▶ **Provided text**:
========================================

Armed with a tattered brown leather suitcase — that holds a number of mythical monsters — Newt ventures to a pre-Great Depression New York City for ‘business.’ After accidentally exchanging briefcases with a bashful No-Maj (the American term for Muggle) named Jacob (Dan Fogler) at a large bank, a handful of Newt’s nasties escape, the vermin causing all sorts of mayhem across the city; the first being an adorable yet destructive Niffler, a rodent-meets-platypus with a liking for things that shine — this critter sure to amuse the youngins. Alas, mystic animals running amuck is a big ‘no-no’ for the Magical Congress of the United States of America (MACUSA), the bureaucracy convinced that Newt’s ‘baggage’ is in violation of U.S. customs, the creatures threatening to expose the entire wizarding community. That’s when Congress workers, charred Auror Porpentina ‘Tina’ Goldstein (Katherine Waterston) and shady Director of Magical Security Percival Graves (Colin Farrell) follow Newt’s breadcrumb trail, the pair individually seeking to put an end to the perilous mishap by returning all of Newt’s beasts and putting the outsider behind bars before it’s too late.
In amongst the scamper, there’s also a less engaging subplot that sees Newt and his unofficial partner, Jacob, get mixed up in a segregation feud that brings them face-to-face with a eugenic anti-witchcraft faction (New Salem Philanthropic Society) that plans on exposing, and ridding the world of, Wiccans.
As a film, Fantastic Beasts and Where to Find Them is rather layered, shockingly dark and perhaps too frightening for youngsters, some of the imagery (particularly within the film’s dour last act) clearly too scary, too; a sign that the narrative itself may be maturing with its core audience. Likewise, some of the movie’s heady themes are bound to zip over the heads of little ones, the story exploring bigotry, fear of those who are different and the danger of concealing one’s true self, this suppression (here) growing into something destructive and uncontrollable. Written by J.K. Rowling — this being her first-ever screenplay — Fantastic Beasts is buzzing with potential, even if the plot itself (sometimes) feels choked in exposition, viewers anxiously left waiting for the next immersive set piece to take flight. Furthermore, with no tangible or easily identifiable adversary (for the most part, anyway), and lackluster antagonists all-round — a problem that’s already been rectified, seeing as Johnny Depp is confirmed to play chief villain Gellert Grindelwald in future episodes — proceedings occasionally muddle along in a ho-hum manner.

========================================

▶ **Extracted data**:
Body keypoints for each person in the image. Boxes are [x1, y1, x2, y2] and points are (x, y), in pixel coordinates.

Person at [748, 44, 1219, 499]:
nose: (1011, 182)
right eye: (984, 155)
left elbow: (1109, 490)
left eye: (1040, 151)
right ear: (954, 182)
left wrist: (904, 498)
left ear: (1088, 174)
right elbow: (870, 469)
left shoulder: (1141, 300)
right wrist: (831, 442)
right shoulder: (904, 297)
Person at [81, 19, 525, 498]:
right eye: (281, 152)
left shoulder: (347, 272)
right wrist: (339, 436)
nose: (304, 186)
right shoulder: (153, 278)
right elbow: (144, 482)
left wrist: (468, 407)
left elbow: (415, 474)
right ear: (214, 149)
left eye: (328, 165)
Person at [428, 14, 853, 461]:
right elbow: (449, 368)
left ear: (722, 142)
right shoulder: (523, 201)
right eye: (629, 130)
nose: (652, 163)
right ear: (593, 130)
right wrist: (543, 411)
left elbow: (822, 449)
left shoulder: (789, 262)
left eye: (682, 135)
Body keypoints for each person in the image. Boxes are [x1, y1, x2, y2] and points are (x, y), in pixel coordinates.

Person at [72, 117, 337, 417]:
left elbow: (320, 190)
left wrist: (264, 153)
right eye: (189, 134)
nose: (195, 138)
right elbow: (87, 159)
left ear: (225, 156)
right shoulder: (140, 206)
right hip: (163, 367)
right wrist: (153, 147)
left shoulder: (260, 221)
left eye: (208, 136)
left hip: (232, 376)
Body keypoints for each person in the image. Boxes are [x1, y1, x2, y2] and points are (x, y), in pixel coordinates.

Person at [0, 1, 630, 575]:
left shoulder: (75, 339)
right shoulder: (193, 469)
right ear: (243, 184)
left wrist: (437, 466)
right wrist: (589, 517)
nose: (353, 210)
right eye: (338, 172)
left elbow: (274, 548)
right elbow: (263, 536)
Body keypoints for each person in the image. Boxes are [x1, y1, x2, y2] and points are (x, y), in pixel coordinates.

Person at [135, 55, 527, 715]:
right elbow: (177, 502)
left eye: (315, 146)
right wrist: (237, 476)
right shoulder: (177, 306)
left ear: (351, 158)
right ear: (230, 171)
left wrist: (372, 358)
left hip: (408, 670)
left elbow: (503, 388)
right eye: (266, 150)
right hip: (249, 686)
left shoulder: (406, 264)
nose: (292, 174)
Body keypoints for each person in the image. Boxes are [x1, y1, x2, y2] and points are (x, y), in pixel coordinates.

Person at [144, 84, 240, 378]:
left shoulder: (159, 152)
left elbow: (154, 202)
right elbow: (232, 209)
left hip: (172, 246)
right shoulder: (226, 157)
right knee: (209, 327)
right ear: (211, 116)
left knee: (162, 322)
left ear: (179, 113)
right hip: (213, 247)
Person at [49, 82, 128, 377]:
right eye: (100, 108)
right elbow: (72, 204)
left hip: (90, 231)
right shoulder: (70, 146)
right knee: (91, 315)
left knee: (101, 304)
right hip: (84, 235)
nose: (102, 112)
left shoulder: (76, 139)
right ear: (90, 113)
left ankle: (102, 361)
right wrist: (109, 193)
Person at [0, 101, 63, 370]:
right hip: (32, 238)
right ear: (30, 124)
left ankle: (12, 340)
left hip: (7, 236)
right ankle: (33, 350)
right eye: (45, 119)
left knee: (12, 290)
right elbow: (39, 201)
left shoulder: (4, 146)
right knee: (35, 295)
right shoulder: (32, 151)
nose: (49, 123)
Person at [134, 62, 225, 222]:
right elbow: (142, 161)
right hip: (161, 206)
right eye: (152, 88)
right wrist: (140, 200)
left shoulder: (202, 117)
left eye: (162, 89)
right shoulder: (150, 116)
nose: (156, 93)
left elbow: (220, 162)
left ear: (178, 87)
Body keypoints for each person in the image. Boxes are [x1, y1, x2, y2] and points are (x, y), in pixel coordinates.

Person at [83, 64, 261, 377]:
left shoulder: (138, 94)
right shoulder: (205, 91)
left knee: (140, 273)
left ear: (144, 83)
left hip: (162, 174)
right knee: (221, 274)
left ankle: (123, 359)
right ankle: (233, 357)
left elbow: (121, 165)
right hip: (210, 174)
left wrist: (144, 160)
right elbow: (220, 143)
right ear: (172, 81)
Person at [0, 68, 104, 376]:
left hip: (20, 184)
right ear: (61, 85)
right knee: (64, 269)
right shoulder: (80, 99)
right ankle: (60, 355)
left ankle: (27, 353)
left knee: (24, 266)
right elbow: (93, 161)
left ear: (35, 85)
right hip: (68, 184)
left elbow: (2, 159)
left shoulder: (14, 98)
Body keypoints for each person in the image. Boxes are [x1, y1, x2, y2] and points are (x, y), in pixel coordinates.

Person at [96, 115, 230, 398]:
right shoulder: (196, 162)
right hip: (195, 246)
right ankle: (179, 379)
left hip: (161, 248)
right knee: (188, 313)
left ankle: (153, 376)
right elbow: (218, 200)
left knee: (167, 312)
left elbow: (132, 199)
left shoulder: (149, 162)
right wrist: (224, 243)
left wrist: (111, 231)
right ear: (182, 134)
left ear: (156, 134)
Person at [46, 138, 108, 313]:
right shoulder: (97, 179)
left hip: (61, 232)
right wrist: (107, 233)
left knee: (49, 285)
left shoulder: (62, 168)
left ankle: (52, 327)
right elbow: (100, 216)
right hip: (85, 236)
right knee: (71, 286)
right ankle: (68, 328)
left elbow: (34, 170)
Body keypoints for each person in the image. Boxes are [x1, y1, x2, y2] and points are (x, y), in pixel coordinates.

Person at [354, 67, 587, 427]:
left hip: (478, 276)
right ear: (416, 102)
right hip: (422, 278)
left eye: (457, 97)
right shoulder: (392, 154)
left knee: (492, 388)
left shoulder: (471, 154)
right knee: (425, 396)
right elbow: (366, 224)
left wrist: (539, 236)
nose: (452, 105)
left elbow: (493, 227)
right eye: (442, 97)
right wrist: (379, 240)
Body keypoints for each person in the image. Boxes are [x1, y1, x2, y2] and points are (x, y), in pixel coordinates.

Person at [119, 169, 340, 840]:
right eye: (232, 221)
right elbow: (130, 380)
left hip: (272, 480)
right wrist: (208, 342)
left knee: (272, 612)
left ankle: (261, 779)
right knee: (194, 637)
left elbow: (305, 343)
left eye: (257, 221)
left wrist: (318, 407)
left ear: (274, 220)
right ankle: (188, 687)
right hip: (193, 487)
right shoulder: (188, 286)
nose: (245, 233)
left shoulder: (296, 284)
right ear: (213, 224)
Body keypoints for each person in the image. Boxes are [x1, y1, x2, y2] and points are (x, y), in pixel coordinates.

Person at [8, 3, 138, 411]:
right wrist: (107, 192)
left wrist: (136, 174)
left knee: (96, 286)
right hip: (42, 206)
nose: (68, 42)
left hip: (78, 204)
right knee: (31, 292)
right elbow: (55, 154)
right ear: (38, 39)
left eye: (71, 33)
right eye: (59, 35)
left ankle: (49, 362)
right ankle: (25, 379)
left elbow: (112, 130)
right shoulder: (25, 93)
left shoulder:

========================================

▶ **What to work on**:
**A.** Condense the paragraph of the film review that begins "Armed with a tattered brown leather suitcase" into a bulleted list, keeping its main plot facts.
**B.** According to the film review, what distinction does Fantastic Beasts and Where to Find Them hold in J.K. Rowling's writing career?

▶ **Solutions to the tasks**:
**A.**
- Newt travels to New York City before the Great Depression with a worn brown leather suitcase that holds mythical monsters.
- At a large bank he accidentally swaps cases with Jacob (Dan Fogler), a No-Maj (the American term for Muggle).
- Several of Newt's creatures escape and cause mayhem across the city. The first is a Niffler, a destructive rodent-platypus creature drawn to shiny things.
- The Magical Congress of the United States of America (MACUSA) considers the creatures a violation of U.S. customs and a threat that could expose the wizarding community.
- Auror Porpentina "Tina" Goldstein (Katherine Waterston) and Director of Magical Security Percival Graves (Colin Farrell) each pursue Newt. They aim to return his beasts and put him behind bars.

**B.** It is her first-ever screenplay.